[WHAT THIS TASK INVOLVES]
Reproduce every line of the data below without changing any character, accent, symbol, or line break.

[ENTRIES SUPPLIED]
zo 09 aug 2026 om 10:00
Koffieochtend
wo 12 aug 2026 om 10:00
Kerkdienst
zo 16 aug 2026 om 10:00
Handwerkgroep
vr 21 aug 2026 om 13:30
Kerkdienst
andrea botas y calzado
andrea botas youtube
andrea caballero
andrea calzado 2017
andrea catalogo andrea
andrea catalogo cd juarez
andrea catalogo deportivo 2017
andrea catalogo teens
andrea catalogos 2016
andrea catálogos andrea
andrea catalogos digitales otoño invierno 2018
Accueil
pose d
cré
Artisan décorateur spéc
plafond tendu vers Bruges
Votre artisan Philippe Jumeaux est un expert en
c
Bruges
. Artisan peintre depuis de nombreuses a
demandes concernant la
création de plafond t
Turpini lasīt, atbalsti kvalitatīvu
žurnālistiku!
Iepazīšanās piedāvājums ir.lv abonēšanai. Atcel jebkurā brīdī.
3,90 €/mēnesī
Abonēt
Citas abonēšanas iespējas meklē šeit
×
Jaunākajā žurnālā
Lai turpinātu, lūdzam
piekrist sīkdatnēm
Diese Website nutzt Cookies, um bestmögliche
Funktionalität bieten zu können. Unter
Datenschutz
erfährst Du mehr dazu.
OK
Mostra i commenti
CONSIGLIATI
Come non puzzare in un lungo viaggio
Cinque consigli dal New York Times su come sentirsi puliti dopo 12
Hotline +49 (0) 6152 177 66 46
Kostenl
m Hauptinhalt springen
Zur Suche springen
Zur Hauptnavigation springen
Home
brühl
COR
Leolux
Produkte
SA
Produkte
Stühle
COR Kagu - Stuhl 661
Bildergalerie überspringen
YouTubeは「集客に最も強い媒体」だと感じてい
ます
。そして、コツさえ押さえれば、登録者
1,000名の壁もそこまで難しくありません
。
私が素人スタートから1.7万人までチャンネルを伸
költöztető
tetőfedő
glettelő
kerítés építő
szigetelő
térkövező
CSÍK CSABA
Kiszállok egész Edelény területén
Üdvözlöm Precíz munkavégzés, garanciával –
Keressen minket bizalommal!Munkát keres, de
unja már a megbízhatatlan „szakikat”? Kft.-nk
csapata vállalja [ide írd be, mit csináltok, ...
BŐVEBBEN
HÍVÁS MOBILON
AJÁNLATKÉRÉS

[RESPONSE]
zo 09 aug 2026 om 10:00
Koffieochtend
wo 12 aug 2026 om 10:00
Kerkdienst
zo 16 aug 2026 om 10:00
Handwerkgroep
vr 21 aug 2026 om 13:30
Kerkdienst
andrea botas y calzado
andrea botas youtube
andrea caballero
andrea calzado 2017
andrea catalogo andrea
andrea catalogo cd juarez
andrea catalogo deportivo 2017
andrea catalogo teens
andrea catalogos 2016
andrea catálogos andrea
andrea catalogos digitales otoño invierno 2018
Accueil
pose d
cré
Artisan décorateur spéc
plafond tendu vers Bruges
Votre artisan Philippe Jumeaux est un expert en
c
Bruges
. Artisan peintre depuis de nombreuses a
demandes concernant la
création de plafond t
Turpini lasīt, atbalsti kvalitatīvu
žurnālistiku!
Iepazīšanās piedāvājums ir.lv abonēšanai. Atcel jebkurā brīdī.
3,90 €/mēnesī
Abonēt
Citas abonēšanas iespējas meklē šeit
×
Jaunākajā žurnālā
Lai turpinātu, lūdzam
piekrist sīkdatnēm
Diese Website nutzt Cookies, um bestmögliche
Funktionalität bieten zu können. Unter
Datenschutz
erfährst Du mehr dazu.
OK
Mostra i commenti
CONSIGLIATI
Come non puzzare in un lungo viaggio
Cinque consigli dal New York Times su come sentirsi puliti dopo 12
Hotline +49 (0) 6152 177 66 46
Kostenl
m Hauptinhalt springen
Zur Suche springen
Zur Hauptnavigation springen
Home
brühl
COR
Leolux
Produkte
SA
Produkte
Stühle
COR Kagu - Stuhl 661
Bildergalerie überspringen
YouTubeは「集客に最も強い媒体」だと感じてい
ます
。そして、コツさえ押さえれば、登録者
1,000名の壁もそこまで難しくありません
。
私が素人スタートから1.7万人までチャンネルを伸
költöztető
tetőfedő
glettelő
kerítés építő
szigetelő
térkövező
CSÍK CSABA
Kiszállok egész Edelény területén
Üdvözlöm Precíz munkavégzés, garanciával –
Keressen minket bizalommal!Munkát keres, de
unja már a megbízhatatlan „szakikat”? Kft.-nk
csapata vállalja [ide írd be, mit csináltok, ...
BŐVEBBEN
HÍVÁS MOBILON
AJÁNLATKÉRÉS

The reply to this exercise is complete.